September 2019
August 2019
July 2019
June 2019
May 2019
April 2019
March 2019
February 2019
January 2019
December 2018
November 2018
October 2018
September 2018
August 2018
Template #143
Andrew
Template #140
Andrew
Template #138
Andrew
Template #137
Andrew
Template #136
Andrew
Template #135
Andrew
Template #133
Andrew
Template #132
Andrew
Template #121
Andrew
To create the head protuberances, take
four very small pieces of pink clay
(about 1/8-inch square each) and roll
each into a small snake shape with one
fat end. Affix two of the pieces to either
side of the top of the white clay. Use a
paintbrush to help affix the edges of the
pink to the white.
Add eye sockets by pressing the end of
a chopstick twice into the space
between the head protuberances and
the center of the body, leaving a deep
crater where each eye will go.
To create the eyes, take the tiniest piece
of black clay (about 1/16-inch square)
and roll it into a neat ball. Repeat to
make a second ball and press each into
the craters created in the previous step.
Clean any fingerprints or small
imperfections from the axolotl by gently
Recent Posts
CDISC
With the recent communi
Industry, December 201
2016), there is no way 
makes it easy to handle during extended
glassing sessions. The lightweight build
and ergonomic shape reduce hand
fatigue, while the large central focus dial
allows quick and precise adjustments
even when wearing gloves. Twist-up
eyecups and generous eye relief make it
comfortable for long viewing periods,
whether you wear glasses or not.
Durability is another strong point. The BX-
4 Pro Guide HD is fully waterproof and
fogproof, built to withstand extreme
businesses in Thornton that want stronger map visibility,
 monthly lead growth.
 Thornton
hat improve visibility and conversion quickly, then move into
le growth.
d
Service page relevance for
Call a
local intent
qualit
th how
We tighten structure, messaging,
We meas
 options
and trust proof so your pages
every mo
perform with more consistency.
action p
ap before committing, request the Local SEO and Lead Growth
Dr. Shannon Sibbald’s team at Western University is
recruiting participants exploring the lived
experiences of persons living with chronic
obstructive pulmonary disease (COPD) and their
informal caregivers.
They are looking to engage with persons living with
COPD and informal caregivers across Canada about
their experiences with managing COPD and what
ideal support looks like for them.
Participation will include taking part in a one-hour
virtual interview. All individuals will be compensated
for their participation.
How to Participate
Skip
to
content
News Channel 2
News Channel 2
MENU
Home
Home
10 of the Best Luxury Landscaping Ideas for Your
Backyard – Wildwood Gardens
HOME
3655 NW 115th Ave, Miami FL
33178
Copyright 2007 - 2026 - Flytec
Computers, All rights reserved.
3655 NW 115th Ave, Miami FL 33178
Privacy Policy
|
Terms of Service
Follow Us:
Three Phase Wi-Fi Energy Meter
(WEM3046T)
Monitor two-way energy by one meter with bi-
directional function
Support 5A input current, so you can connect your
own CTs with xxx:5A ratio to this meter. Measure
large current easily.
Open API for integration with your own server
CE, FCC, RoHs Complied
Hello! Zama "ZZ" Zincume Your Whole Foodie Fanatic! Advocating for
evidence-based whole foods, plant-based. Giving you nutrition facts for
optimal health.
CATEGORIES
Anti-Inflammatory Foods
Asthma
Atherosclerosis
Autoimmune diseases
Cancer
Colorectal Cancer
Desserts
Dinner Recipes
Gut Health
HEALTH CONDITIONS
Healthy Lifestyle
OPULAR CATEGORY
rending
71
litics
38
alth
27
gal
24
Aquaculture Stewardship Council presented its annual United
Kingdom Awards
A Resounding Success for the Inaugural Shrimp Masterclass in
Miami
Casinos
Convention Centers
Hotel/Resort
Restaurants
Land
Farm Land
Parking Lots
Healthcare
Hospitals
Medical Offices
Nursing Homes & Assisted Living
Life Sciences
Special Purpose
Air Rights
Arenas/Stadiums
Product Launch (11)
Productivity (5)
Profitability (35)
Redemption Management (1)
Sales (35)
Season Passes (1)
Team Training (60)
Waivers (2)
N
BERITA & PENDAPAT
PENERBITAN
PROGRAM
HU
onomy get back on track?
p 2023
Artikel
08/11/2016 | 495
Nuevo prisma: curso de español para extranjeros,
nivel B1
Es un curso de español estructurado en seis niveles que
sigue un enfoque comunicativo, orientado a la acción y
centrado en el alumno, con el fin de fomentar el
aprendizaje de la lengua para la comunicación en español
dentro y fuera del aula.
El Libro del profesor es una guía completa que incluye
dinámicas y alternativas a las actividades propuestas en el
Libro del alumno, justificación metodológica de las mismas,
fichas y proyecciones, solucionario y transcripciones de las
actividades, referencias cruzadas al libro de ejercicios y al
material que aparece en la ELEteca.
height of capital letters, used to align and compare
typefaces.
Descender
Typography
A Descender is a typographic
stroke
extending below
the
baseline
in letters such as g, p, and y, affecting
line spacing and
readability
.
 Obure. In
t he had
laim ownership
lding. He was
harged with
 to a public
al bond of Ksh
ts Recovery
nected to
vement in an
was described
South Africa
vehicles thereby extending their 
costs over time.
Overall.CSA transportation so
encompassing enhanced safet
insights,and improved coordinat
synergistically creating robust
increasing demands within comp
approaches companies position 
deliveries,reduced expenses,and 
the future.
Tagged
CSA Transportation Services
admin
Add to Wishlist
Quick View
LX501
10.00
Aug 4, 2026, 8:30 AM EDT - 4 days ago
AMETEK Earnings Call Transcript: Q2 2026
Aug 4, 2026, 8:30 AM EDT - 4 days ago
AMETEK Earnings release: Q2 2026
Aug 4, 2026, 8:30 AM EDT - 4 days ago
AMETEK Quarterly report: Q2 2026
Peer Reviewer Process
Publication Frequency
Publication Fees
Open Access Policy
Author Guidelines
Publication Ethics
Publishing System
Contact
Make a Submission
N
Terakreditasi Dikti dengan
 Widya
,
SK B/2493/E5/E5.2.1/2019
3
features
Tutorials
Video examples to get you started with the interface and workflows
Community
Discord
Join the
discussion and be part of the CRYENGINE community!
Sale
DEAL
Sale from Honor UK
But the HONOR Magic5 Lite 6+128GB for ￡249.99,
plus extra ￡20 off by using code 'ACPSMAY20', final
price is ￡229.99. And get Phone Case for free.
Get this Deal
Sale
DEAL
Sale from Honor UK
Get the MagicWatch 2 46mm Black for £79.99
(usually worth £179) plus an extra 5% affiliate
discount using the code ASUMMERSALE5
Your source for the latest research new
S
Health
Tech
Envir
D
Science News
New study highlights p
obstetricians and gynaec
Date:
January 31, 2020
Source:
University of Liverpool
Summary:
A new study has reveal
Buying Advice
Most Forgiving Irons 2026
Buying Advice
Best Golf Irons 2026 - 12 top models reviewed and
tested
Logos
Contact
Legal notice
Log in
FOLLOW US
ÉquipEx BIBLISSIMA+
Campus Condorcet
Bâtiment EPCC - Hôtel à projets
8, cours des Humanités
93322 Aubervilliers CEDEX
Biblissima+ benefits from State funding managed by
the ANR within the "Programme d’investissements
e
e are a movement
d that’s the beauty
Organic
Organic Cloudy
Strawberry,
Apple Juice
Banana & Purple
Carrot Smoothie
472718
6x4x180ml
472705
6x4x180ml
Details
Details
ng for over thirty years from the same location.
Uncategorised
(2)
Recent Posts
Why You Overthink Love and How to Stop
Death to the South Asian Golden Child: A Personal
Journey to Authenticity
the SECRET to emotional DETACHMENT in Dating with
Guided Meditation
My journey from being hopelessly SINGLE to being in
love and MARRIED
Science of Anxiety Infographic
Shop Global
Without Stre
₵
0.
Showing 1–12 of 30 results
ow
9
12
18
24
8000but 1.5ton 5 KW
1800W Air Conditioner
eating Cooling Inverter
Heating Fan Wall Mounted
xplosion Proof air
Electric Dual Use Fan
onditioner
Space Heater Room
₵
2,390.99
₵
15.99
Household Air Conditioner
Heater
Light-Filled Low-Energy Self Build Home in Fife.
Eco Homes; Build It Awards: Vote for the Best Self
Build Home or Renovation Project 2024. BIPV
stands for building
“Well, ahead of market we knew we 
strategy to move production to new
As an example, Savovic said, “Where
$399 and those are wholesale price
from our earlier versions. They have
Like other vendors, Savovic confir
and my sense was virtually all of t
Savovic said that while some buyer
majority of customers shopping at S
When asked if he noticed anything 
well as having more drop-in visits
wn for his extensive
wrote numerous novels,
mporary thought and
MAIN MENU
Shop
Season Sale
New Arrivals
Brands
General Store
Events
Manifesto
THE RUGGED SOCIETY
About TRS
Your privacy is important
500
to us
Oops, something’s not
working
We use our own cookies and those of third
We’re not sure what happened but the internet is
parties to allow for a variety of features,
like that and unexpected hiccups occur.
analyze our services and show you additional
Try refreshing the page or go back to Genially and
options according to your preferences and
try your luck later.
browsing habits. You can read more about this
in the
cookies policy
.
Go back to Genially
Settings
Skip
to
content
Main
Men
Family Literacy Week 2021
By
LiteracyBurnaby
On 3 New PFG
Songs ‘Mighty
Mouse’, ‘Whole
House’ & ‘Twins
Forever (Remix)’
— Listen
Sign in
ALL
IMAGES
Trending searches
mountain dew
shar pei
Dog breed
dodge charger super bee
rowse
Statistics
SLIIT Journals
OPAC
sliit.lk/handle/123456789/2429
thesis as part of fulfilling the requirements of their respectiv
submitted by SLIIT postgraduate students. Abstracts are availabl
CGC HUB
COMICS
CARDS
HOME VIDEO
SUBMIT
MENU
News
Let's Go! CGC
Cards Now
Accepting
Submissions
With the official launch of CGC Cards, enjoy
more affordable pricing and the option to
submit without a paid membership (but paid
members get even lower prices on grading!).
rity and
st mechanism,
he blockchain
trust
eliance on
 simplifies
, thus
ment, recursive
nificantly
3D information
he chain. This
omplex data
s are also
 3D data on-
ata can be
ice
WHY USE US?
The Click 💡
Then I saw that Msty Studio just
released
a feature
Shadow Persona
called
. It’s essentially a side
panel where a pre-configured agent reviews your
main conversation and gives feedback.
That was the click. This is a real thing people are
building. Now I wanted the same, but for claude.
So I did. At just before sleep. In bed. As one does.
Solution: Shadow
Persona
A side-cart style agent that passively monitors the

-*-

Task brief:
Scan the records above and show every line in which the word "shape" occurs.

Exercise result:
each into a small snake shape with one
and ergonomic shape reduce hand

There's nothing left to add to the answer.